Hugging Face から CircleCI の呼び出し設定(Webhook)
次に、Hugging Face 上のモデルが更新されたら、CircleCI のワークフローを呼びだすための設定を行います。
前述の GitHub プロジェクトを CircleCI のプロジェクトとして登録しておきます。つぎに、CircleCI の Project Setting 画面の左側にある Triggers をクリックし、Add Trigger ボタンをクリックして、新規トリガーを追加します。
トリガー追加画面が出たら、接続先に Inbound Webhook を指定して、Next ボタンをクリックします。
次に、トリガー設定場面が出るので、Trigger Source に HuggingFace_ModelUpdate といった Webhook の発信元がわかるような名前を入力し、Save ボタンをクリックします。
すると、最終的に Webhook の呼び出し先が表示されます。Webhook URL、および、 を置き換えるのに必要な Secret (一部マスクされた状態で表示されています) をコピーして、ご自身で保持しておくようにします。
さて、呼び出し元の Hugging Face の設定に移ります。Hugging Face のユーザ設定(Settings)画面の左から Webhooks をクリックし、Add a new webhook をクリックします。
次に、Webhook の呼び出し方法の設定に移ります。Target repositories には Hugging Face 上で(更新を)監視するリポジトリを指定します。ここでは、mfunaki/cci-gpu-yolov8-maskdetection を指定していますが、ご自身のモデル格納先を指定します。また、Webhook URL には、先ほどの CircleCI のトリガー設定画面で表示されていた Webhook URL (を Secret の値で置換したもの)を指定します。
最後に、Triggers には Repo update (リポジトリの更新) をチェックしておけば、モデル更新時に CircleCI が呼び出されます。Create webhook ボタンをクリックしておきましょう。
動作環境の設定
トレーニングは CircleCI の Linux GPU 環境上で実行しましたが、テスト(画像認識)はトレーニングほどは負荷が高くないので、Linux CPU 環境上(コンテナ上)で実行します。
orbs:
python: circleci/python@2.1.1
jobs:
test_model:
executor: python/default
ジョブの定義
ここでは test_model というジョブを定義して、その中で、Hugging Face CLI のインストール、Hugging Face 上で更新されたモデルの取得、テストデータを使ったマスク着用/不着用の検出、検出結果(アーティファクト)のアップロードを行います。
Hugging Face CLI のインストール
前回もご紹介しましたが、Hugging Face CLI は pip パッケージが用意されているので、簡単にインストール可能です。
steps:
- checkout
- run:
name: Set up Hugging Face CLI
command: pip3 install -U "huggingface_hub[cli]"
Hugging Face 上のモデルをダウンロード
次に Hugging Face 上のモデルをダウンロードします。

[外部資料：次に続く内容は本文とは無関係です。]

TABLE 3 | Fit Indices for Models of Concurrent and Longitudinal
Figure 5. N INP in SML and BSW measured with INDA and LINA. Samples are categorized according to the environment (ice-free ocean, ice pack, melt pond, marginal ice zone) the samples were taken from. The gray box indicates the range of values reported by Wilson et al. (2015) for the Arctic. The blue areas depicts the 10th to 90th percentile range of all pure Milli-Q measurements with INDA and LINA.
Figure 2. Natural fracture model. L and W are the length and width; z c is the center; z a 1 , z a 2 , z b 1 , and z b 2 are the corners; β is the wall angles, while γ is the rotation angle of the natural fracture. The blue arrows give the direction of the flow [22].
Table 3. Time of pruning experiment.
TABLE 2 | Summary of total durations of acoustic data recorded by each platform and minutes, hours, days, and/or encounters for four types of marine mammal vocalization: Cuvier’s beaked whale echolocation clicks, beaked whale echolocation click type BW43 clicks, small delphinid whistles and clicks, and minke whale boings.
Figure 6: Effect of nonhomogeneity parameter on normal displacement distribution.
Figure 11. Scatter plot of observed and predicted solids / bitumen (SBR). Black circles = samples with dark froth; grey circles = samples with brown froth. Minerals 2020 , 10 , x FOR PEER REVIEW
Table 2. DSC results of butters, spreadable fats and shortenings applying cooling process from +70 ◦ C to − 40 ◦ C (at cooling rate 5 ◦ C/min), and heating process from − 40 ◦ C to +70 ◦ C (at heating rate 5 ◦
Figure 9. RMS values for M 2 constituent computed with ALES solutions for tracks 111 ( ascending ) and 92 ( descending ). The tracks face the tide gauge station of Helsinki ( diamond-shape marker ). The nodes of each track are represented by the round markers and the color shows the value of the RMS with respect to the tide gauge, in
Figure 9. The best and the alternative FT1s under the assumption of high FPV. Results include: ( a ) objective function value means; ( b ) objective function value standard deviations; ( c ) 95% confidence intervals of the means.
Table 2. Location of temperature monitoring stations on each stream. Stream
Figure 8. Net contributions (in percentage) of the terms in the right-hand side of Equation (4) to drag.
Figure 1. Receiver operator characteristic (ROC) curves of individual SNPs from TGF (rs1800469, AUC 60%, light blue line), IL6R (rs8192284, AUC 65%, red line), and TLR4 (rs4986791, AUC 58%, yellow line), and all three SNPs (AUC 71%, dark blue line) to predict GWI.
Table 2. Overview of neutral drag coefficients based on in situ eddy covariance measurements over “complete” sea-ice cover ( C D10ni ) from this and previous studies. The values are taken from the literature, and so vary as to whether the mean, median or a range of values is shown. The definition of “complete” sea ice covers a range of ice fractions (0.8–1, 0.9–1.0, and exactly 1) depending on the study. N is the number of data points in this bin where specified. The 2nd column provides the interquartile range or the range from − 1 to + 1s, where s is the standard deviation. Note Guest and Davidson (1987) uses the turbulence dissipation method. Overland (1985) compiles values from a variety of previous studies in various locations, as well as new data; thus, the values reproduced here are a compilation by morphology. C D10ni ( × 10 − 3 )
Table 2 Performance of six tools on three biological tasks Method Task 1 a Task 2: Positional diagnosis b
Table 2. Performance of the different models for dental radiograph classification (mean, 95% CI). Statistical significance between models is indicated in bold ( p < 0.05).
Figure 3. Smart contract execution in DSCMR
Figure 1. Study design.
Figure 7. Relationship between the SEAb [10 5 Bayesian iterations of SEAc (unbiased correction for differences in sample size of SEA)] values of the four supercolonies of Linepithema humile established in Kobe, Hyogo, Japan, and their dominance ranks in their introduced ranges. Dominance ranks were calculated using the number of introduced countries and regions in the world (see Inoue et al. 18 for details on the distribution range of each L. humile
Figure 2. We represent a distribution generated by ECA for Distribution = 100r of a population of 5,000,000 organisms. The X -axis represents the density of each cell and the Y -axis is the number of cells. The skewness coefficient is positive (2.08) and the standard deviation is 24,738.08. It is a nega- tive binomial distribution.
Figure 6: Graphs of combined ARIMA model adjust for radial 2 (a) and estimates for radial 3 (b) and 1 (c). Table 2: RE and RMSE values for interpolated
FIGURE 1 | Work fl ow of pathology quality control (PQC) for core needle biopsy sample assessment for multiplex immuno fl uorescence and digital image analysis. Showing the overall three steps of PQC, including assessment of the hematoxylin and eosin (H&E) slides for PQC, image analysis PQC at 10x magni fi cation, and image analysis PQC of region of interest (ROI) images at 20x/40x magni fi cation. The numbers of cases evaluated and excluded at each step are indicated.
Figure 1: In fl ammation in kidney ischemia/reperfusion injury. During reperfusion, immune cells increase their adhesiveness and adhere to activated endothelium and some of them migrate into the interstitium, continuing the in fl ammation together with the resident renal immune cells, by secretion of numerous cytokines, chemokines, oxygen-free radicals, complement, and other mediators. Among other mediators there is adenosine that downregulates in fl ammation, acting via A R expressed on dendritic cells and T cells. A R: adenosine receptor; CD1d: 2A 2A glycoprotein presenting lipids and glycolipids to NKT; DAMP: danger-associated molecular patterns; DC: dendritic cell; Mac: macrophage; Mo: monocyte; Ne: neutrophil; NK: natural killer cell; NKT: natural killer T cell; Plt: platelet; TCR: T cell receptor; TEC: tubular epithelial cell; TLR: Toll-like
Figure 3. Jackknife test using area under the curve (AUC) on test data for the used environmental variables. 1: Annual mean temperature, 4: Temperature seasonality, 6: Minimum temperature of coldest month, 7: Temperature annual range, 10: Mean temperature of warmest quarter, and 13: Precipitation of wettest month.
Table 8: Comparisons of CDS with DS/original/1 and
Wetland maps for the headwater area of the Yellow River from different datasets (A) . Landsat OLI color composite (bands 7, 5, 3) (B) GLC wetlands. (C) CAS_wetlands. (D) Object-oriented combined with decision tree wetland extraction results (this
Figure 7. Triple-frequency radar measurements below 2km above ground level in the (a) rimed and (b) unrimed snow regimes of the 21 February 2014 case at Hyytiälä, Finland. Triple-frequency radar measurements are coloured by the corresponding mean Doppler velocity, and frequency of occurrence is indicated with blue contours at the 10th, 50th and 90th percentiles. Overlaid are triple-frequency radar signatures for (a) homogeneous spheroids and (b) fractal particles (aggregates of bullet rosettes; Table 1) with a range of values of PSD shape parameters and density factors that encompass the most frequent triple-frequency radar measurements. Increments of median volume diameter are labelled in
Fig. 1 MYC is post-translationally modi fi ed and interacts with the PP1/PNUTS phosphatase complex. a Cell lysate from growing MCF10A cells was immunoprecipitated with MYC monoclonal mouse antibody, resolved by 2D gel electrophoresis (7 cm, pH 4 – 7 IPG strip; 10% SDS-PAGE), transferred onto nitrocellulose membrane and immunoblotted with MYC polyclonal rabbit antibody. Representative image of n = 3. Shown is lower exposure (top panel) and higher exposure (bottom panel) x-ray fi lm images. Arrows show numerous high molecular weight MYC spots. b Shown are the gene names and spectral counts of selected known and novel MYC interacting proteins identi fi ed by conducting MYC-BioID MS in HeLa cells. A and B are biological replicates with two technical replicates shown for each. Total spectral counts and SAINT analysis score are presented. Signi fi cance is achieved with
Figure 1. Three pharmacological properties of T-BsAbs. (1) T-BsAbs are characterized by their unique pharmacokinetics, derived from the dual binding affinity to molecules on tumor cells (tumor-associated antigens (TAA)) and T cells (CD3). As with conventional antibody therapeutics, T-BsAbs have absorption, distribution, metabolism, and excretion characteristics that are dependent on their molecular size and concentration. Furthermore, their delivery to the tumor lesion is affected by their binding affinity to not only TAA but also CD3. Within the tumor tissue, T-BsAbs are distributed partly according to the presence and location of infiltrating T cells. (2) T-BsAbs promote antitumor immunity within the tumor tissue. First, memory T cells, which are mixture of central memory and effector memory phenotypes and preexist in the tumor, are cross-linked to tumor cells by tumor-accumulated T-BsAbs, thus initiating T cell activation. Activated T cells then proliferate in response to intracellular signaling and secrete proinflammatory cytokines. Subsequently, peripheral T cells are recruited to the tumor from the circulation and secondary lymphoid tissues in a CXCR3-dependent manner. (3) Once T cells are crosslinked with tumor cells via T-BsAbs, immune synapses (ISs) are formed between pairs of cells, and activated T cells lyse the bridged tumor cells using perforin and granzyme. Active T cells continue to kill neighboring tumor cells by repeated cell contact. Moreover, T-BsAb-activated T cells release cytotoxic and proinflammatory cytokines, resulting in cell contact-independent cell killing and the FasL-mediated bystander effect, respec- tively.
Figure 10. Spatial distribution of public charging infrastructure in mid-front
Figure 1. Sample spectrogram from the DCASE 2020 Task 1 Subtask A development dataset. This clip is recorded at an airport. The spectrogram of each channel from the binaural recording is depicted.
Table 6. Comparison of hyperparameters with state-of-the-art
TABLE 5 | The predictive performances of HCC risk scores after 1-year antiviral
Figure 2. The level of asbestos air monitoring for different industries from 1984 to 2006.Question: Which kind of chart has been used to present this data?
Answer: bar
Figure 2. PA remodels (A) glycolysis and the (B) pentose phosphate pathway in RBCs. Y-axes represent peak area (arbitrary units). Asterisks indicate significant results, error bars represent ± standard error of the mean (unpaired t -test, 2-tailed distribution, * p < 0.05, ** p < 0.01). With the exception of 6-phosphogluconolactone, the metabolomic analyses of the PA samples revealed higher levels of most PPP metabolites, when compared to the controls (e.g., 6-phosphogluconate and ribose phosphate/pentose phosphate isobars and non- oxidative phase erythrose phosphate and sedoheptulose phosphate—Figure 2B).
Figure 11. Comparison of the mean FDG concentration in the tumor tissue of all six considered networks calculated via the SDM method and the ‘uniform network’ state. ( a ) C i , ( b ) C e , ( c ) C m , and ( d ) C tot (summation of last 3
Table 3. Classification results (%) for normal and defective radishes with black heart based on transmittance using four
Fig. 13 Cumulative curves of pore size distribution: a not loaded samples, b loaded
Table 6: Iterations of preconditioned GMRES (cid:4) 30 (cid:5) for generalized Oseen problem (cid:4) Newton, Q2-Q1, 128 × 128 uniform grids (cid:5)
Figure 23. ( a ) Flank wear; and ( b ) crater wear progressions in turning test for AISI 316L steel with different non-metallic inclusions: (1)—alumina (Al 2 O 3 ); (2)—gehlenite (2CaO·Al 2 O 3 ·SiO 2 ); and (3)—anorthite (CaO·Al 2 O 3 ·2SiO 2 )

前回は huggingface-cli upload でアップロードしましたが、今回は huggingface-cli download でダウンロードします。前回と同様、CircleCI プロジェクトの環境変数として、HUGGINGFACE_TOKEN に API キーを設定しておきます。
- run:
name: Set up a model from Hugging Face
command: |
cd ~
mkdir datasets; cd datasets
huggingface-cli login --token $HUGGINGFACE_TOKEN
huggingface-cli download mfunaki/cci-gpu-yolov8-maskdetection \
mask_best.pt \
--local-dir ~/.pyenv/runs/detect/train/weights
モデルをテスト(マスク着用の有無を検出)
次に、YOLOv8を使ってモデルをテストします。YOLOv8 のインストールは前回の「モデルの構築」の際と同様です。
モデルの構築の際は、yolo task=detect mode=train でトレーニングを行いましたが、今回のモデルのテストでは、yolo task=detect mode=predict で検出を行います。また、ここでは、モデルがプロジェクトの image ディレクトリに格納してあるものとします。
- run:
name: Test the model
command: |
pip3 install ultralytics
yolo task=detect mode=predict \
model=~/.pyenv/runs/detect/train/weights/mask_best.pt \
source=~/project/images
アーティファクトの保存
検出結果を後で参照、取得できるようにアーティファクトとして保存しておきます。
- store_artifacts:
path: ~/.pyenv/runs/detect/predict
destination: predict
アーティファクトは CircleCI のウェブ画面から参照することができます。
個々のファイルを開くことで、元の画像からマスク着用(mask)、または非着用(no-mask)の検出結果を参照することが可能です。
おわりに
今回は、モデルの更新時に CircleCI がモデルテスト用のワークフローを自動実行する設定を行いましたが、教師データの追加、更新時にモデルを再更新する、テストデータが追加されたら追加されたデータに対してテストを行うなど、さまざまな用途が考えられます。
機械学習は PoC よりも、実際に利用されるデータをもとに学習を積み重ねていき、テストを実行していくことで、精度を担保していくことが重要です。更新したモデルが(現行のモデルと比較して)有意の精度が得られたら、実環境にデプロイするといったことも MLOps に組み込む必要があるでしょう。
CircleCI のインバウンド Webhook を活用することで、みなさんの MLOps が最適化されれば幸いです。